Err, this is incorrect - there's no such conversion.
What you mean is "with the wext (compatibility) code in cfg80211".
> When the scan results come back, some of the IEs
> (information elements) are missing, those that specifically advertise the
> network security type. This happens due to the IEs getting chopped off in
> if the buffer that's passed in isn't large enough to get the full IE. The
> fix is to instead return E2BIG. Without this fix, the advertised security
> type is misinterpreted, since it appears to be a WPA or WEP network.
>
> Testing with this fix resulted in a network which previously showed up as a
> PSK network now correctly showing up as EAP.
>
> Side effects: A user space app which before did not get E2BIG and instead
> got a clipped off buffer might now get E2BIG instead, if the passed buffer
> is not large enough.
Arguably, apps will always have had to expect that, since we do that
also when it gets full. In fact, I'm not sure why we don't currently do
this, but I guess it depends on where in the data stream we ran out of
space.
Either way, I *strongly* recommend against using this in the first
place.

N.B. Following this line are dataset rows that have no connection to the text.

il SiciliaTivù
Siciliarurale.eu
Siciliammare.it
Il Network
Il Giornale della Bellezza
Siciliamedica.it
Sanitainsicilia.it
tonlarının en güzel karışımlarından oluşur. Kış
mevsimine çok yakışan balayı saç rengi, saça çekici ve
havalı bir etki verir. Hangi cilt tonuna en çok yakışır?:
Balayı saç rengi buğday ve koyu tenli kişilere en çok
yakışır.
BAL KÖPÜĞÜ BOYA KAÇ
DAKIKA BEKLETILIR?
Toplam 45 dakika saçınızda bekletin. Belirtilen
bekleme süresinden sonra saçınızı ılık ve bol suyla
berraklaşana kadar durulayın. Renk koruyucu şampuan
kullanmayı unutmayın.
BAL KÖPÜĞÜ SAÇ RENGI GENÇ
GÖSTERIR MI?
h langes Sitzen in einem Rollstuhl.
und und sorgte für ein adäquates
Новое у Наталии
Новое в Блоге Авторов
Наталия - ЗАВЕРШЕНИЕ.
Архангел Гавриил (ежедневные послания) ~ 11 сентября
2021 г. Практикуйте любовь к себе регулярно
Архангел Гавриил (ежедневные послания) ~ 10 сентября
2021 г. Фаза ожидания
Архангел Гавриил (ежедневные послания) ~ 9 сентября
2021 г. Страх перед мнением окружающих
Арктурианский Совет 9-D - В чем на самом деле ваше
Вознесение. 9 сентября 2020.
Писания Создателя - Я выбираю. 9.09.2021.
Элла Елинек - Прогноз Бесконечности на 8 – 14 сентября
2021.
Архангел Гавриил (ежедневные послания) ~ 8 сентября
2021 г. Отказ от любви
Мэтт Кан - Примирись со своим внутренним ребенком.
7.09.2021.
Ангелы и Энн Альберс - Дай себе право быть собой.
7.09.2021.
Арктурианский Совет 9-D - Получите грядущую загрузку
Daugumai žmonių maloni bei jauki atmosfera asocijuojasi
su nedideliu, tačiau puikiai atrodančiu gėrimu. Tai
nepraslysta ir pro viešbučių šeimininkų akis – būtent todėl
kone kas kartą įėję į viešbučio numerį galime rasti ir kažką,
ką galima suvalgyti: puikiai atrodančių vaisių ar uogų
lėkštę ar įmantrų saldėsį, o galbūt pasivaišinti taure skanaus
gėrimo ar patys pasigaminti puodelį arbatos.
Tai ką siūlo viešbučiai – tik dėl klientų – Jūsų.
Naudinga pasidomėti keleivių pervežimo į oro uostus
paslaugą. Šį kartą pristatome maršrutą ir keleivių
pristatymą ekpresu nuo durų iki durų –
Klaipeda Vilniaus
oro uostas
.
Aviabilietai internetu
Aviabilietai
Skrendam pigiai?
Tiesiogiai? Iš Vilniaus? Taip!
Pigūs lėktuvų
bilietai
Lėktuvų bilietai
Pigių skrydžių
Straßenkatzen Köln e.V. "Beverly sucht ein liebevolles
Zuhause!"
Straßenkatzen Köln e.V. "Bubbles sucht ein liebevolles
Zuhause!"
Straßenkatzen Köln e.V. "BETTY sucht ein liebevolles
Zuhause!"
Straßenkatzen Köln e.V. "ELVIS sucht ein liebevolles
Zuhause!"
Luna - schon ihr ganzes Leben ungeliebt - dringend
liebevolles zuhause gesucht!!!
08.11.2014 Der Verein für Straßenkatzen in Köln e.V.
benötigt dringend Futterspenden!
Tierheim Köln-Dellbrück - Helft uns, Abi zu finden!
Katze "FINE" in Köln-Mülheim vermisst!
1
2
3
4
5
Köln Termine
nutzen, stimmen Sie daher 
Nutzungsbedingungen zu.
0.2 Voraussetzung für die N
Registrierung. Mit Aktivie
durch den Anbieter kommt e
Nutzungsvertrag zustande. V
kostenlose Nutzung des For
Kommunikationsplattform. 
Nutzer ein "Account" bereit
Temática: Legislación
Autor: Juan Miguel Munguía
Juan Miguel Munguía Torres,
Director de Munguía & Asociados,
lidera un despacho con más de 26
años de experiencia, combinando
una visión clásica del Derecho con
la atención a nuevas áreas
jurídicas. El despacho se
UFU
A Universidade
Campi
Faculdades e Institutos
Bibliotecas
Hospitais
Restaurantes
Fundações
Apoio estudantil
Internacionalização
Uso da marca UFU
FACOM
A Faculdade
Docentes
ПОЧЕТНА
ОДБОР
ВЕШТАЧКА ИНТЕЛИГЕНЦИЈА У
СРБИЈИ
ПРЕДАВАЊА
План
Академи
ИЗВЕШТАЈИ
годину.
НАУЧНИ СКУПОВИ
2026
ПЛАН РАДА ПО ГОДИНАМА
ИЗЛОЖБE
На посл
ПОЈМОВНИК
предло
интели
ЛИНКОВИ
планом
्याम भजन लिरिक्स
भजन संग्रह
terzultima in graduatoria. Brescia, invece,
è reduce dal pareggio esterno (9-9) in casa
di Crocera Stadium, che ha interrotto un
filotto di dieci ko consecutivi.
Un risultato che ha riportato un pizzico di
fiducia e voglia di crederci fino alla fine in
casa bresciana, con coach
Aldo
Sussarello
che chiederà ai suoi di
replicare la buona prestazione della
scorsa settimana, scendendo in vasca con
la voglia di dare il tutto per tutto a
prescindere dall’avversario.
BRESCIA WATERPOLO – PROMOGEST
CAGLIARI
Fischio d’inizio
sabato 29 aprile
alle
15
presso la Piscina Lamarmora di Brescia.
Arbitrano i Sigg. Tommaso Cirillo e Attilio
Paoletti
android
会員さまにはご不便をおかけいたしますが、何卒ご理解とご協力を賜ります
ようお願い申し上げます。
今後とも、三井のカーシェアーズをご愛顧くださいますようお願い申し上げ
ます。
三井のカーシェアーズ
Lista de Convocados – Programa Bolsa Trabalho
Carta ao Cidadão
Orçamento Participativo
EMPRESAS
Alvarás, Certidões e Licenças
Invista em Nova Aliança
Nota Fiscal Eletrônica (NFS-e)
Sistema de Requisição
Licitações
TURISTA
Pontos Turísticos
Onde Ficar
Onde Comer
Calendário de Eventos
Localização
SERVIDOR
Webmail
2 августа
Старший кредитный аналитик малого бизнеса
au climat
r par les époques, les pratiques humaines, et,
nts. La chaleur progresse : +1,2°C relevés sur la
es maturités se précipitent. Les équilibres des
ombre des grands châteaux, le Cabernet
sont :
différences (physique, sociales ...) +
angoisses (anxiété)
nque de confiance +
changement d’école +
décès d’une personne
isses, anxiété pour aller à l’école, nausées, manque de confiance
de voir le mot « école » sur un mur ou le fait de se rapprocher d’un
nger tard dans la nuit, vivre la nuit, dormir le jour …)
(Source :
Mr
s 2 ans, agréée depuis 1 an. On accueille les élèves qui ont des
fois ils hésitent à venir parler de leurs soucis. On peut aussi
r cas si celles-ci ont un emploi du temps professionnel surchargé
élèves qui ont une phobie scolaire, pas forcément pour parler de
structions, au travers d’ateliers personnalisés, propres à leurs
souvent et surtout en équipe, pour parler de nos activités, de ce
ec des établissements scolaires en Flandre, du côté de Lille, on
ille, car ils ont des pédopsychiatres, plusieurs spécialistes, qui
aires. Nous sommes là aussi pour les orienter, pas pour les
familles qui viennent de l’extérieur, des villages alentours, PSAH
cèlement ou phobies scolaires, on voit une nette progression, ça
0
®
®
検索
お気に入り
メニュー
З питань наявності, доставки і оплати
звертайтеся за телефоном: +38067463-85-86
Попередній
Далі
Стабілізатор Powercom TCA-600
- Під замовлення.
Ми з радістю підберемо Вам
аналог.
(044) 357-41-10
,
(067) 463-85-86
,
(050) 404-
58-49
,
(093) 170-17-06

There's an upper bound of 64k (I think) on the amount of memory
that can be used, and people have been known to run into this limit - at
which point you get absolutely no scan results back whatsoever. It's far
safer to use nl80211's scan dump, and if you're looking at this code in
particular then clearly you have it available.
Regarding the patch itself, it seems to add a bit much code. Is there
really no better way to express this? Perhaps by checking that the
stream actually moved forward - which will *always* happen for any of
these functions if they actually did anything? Even maybe if the new
_check inlines were to do that it'd still make the code smaller.